On Tuesday, there was a blind set up that I thought was way too tough for Molly. There was a lot of varying terrain and Molly loves to go where the hills take her. I was going to walk way out but my friend convinced me not to. I send her and she goes way left, up the hill instead of past it. Molly thinks the whistle sit means she's wrong and if I call her back, doubly wrong. She really can't handle being wrong. And, because of previous BAD popping issues, I am afraid of stopping her really early, so I was guilty of letting her take that line to the left for way too long. My friend tells me to call her back, and I do, but I am starting to worry. He tells me that he knows I am worried about momentum but the longer I let her take the line, the more she thinks she's going the right way. He tells me to line her up better and I try, but she still goes left. He tells me to call her back. At this point, Molly has been "wrong" twice in a row and I'm worried she will start freaking out on me. I'm convinced I have to shorten this blind and take the hill out of the equation but my friend suggests that I don't, even though he knows I am concerned about Molly breaking down. I am not sure how he convinced me to try this again without walking up. I send her a third time and stopped her before she got on the hill to the left. I gave her a right angled back and she surprises me with her momentum and takes a nice line. Would've been a better blind if she hadn't picked up a bumper that a previous dog had dropped on his way back from the blind. My friend basically said "I told you so" and that I was pretty much the only one who was worrying, not Molly. I do think that without the caution I had taken the last couple of months to boost her confidence, this blind would not have been so pretty. 

I am still not comfortable with pushing Molly too much, but maybe (hopefully) I don't need to baby her anymore.


----------



## gdgli

I think that you are right.


----------



## boomers_dawn

I also struggle with how much to push the dogs. Too much fail and correcting is counterproductive but if we don't push, they and we won't learn and grow together. I try to maintain some balance and think about every training session, "read" the dogs and try to determine if we need to back up, work on something before moving forward, or continue along.

I looked at my blind drill book today, it is by James B Spencer, "Retriever Training Drills for Blind Retrieves". I used to have the marking one, but I think I lent it to DST.

Spencer says his book is for amateurs and goes on to say retrievers have to learn more than hounds, pointers, and spaniels, because they have to learn blind retrieves which goes against natural behavior and is all learned! I never really thought of it that way, was encouraging, no wonder most of us feel like such bumblers LOL.

So he says in the book that dogs learn by repetition, just like us, hence the purpose of the drills. Obviously that's not how they learn everything, but the point is doing the drills helps learn the 3 parts of blinds.

He breaks blinds down into 3 parts that must be learned: lining, stopping, and casting. I flipped through some of the pics, most of it is stuff we learned / DST makes us do in class, etc. 

While I was rooting around the bookcase, I looked at a book called "Retriever Troubleshooting", by John and Amy Dahl. I looked at the section about noise and creeping, it was all lumped into the line manners section. I was pleased to see a lot of the advice was parallel to my beliefs that iron obedience and hard pressure may actually worsen the problems. They used a word "sublimation" and likened it to a tire pumped too full of air that will pop. They also advocated no reward for bad manners and upping the standard to the reward. That was good.

Given data:
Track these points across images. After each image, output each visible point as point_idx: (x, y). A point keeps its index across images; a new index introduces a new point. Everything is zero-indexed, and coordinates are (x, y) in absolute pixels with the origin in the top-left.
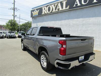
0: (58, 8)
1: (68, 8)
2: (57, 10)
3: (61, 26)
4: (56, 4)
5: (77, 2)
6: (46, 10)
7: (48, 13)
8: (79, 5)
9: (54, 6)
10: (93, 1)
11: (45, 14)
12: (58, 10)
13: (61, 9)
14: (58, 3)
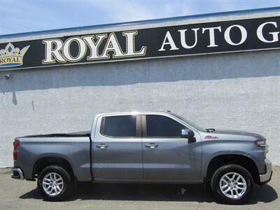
0: (107, 49)
1: (142, 52)
2: (104, 56)
3: (120, 103)
4: (101, 37)
5: (167, 41)
6: (61, 52)
7: (68, 62)
8: (174, 47)
9: (95, 40)
10: (209, 44)
11: (57, 62)
12: (111, 56)
13: (119, 53)
14: (109, 34)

Assigned task: According to the forum thread, what three parts does Spencer break blinds into? Work only from the forum thread, not the entries.

Written response: Lining, stopping, and casting.